# New in Tampa from Canada, Journeyman License?



## MechanicalDVR (Dec 29, 2007)

Many states are pretty rough with things like that. Hate to be a downer but I would have looked into that before I moved.


----------



## MikeFL (Apr 16, 2016)

SparkyCanada said:


> Hi there! I'm new around in tampa, i'm Industrial Electrician since 2008 with license from Quebec, All my experience has been in marine electrical maintenance field. I wonder if i can use my experience and license(as inside wireman) from Canada to pass any test for journeyman license? i know first i have to pass some course for NEC, but all those years would'nt be lost!
> 
> Your advise will be appreciated, Thanks a lot!:thumbsup:


Welcome Sparky to the forum, to the USA and to Florida!

You can use that experience towards sitting for a EC (electrical contractor's) license. We don't have journeymen's licensing but there are union shops (very rare in Florida) that use that process. Whether they will accept that is not anything I can answer, but a call to them should be able to figure it out.


----------



## Southeast Power (Jan 18, 2009)

SparkyCanada said:


> Hi there! I'm new around in tampa, i'm Industrial Electrician since 2008 with license from Quebec, All my experience has been in marine electrical maintenance field.

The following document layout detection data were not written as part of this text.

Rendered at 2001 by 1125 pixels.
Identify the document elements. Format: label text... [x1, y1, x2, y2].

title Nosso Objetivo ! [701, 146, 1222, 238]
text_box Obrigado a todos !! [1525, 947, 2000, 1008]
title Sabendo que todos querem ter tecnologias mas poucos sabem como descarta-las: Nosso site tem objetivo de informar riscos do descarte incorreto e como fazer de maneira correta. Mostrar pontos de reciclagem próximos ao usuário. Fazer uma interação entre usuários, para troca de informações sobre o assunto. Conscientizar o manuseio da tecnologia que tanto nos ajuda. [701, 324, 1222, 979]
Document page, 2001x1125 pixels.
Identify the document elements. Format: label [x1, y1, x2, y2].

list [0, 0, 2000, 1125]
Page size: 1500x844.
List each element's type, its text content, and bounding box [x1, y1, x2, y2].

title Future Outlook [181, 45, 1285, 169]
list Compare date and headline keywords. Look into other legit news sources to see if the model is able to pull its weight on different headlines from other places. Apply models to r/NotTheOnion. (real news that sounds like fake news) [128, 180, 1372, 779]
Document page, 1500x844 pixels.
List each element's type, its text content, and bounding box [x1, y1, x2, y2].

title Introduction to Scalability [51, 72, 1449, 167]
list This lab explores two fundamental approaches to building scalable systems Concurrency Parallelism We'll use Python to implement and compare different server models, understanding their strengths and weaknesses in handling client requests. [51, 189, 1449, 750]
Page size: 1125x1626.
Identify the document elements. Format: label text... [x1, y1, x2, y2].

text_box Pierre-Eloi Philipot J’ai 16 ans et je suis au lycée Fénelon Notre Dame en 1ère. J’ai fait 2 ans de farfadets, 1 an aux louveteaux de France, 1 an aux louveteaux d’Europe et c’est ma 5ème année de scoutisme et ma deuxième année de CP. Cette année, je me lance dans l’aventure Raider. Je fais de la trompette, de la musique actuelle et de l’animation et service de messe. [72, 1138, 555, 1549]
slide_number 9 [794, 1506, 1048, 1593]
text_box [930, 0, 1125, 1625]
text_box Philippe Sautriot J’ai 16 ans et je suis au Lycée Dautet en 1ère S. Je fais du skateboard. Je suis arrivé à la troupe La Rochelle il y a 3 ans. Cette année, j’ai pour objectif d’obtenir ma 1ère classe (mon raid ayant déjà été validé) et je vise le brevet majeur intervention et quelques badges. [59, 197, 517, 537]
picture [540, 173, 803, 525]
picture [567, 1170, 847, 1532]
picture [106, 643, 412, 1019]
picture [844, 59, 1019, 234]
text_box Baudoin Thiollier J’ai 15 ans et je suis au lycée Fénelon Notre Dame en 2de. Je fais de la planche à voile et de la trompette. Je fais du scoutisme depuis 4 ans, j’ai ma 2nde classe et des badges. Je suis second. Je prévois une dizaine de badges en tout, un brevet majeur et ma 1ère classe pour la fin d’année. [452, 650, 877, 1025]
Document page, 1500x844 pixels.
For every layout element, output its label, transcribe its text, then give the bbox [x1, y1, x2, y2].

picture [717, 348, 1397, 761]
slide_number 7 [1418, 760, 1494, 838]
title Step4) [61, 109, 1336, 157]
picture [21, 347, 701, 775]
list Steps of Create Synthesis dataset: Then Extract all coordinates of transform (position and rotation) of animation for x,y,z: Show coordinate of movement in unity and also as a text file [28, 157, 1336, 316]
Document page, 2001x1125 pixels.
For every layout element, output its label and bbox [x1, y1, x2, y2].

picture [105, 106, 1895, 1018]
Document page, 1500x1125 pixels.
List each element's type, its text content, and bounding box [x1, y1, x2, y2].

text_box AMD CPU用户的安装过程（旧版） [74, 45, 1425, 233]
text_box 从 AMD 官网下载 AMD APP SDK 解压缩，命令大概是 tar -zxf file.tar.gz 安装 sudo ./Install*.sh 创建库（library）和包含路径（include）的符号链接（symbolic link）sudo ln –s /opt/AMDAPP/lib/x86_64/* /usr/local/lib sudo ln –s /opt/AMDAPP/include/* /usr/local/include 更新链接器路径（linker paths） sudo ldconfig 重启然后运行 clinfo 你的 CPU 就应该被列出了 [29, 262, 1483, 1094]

I wonder if i can use my experience and license(as inside wireman) from Canada to pass any test for journeyman license? i know first i have to pass some course for NEC, but all those years would'nt be lost!
> 
> Your advise will be appreciated, Thanks a lot!:thumbsup:


You don't have to have any kind of license in Florida but you always have to either be a contractor or work for one as a W2 employee.
This means they just pay you whatever they want.
If you can get a license, you have a little to work with.
FWIW, Marine work pays better than non-Union residential and light commercial work.


----------



## markopolo (Aug 17, 2016)

I can see why you left la belle pronvince...
I did too, enjoy your vacation


----------